*Exercise prompt*
Write out the passage of the photography text below, word for word, from "First, the word" up to and including "creating permanent images.".

*Extract provided*
____________________
Photography

First, the word photography is derived from two Greek words for light and writing. It is an Englishman, Sir John Herschel (1792-1871), who we owe the word "photography" as well as the common terms "negative" and positive" and the word "snap-shot". Herschel, had the good fortune to be around just at the time both Louis Daguerre, (pronounced Da gair’) and Henry Fox Talbot were announcing their discoveries. All three men made great contributions to the process of creating permanent images.
Henry Talbot was born in Dorset, England, in 1800 and was a gifted scholar, excelling in mathematics and deciphering of ancient cuneiform inscriptions. It was his inability of drawing which caused him to experiment with a mechanical method of capturing and retaining an image. Talbot had been working on his techniques since 1835 and made it public when word of the Daguerre process reached England in January 1839. He wrote to the Royal Academy that he had been able to produce an image onto paper in 1-3 minutes. Talbot called his process calotype (from the Greek "Kalos", meaning beautiful).
Sir John Herschel became a well-known astronomer, and published an influential book on the subject. He also became interested in capturing and retaining images and managed to fix pictures on paper using hyposulphite of soda. In March 1839 Herschel presented a paper to the Royal Society entitled "The Application of the Chemical Rays of Light to the Purpose of Pictorial Representation."
____________________
*Data records*
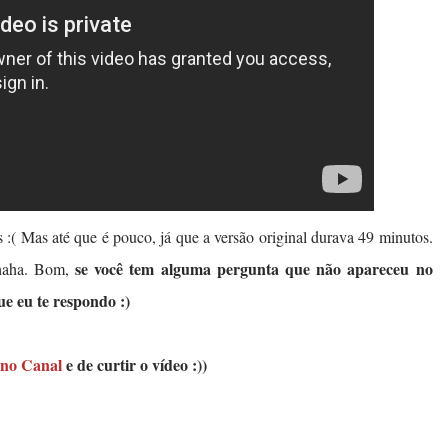
 :( Mas até que é pouco, já que a versão original durava 49 minutos.
s
e você tem alguma pergunta que não apareceu no
aha. Bom,
e eu te respondo :)
no Canal
e de curtir o vídeo :))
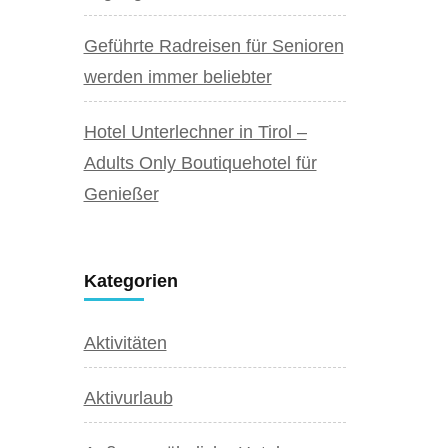
Geführte Radreisen für Senioren
werden immer beliebter
Hotel Unterlechner in Tirol –
Adults Only Boutiquehotel für
Genießer
Kategorien
Aktivitäten
Aktivurlaub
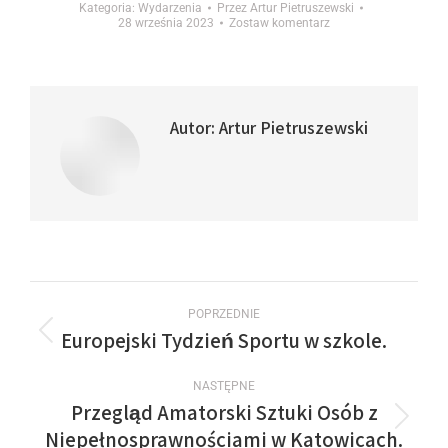
Kategoria:
Wydarzenia
Przez
Artur Pietruszewski
28 września 2023
Zostaw komentarz
Autor:
Artur Pietruszewski
POPRZEDNIE
Europejski Tydzień Sportu w szkole.
NASTĘPNE
Przegląd Amatorski Sztuki Osób z
Niepełnosprawnościami w Katowicach.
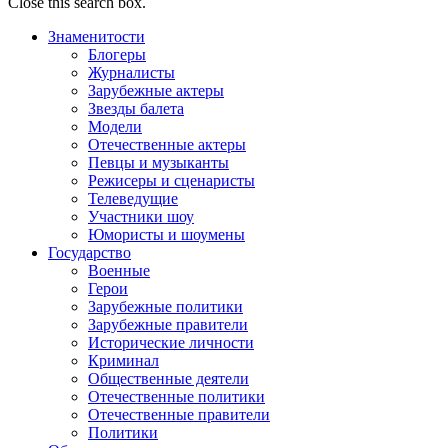
Close this search box.
Знаменитости
Блогеры
Журналисты
Зарубежные актеры
Звезды балета
Модели
Отечественные актеры
Певцы и музыканты
Режисеры и сценаристы
Телеведущие
Участники шоу
Юмористы и шоумены
Государство
Военные
Герои
Зарубежные политики
Зарубежные правители
Исторические личности
Криминал
Общественные деятели
Отечественные политики
Отечественные правители
Политики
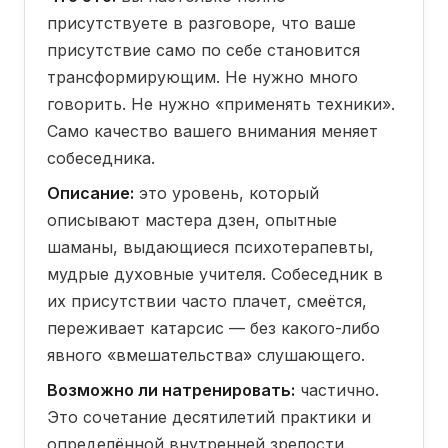
присутствуете в разговоре, что ваше
присутствие само по себе становится
трансформирующим. Не нужно много
говорить. Не нужно «применять техники».
Само качество вашего внимания меняет
собеседника.
Описание:
это уровень, который
описывают мастера дзен, опытные
шаманы, выдающиеся психотерапевты,
мудрые духовные учителя. Собеседник в
их присутствии часто плачет, смеётся,
переживает катарсис — без какого-либо
явного «вмешательства» слушающего.
Возможно ли натренировать:
частично.
Это сочетание десятилетий практики и
определённой внутренней зрелости.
____________________
*Task solution*
First, the word photography is derived from two Greek words for light and writing. It is an Englishman, Sir John Herschel (1792-1871), who we owe the word "photography" as well as the common terms "negative" and positive" and the word "snap-shot". Herschel, had the good fortune to be around just at the time both Louis Daguerre, (pronounced Da gair’) and Henry Fox Talbot were announcing their discoveries. All three men made great contributions to the process of creating permanent images.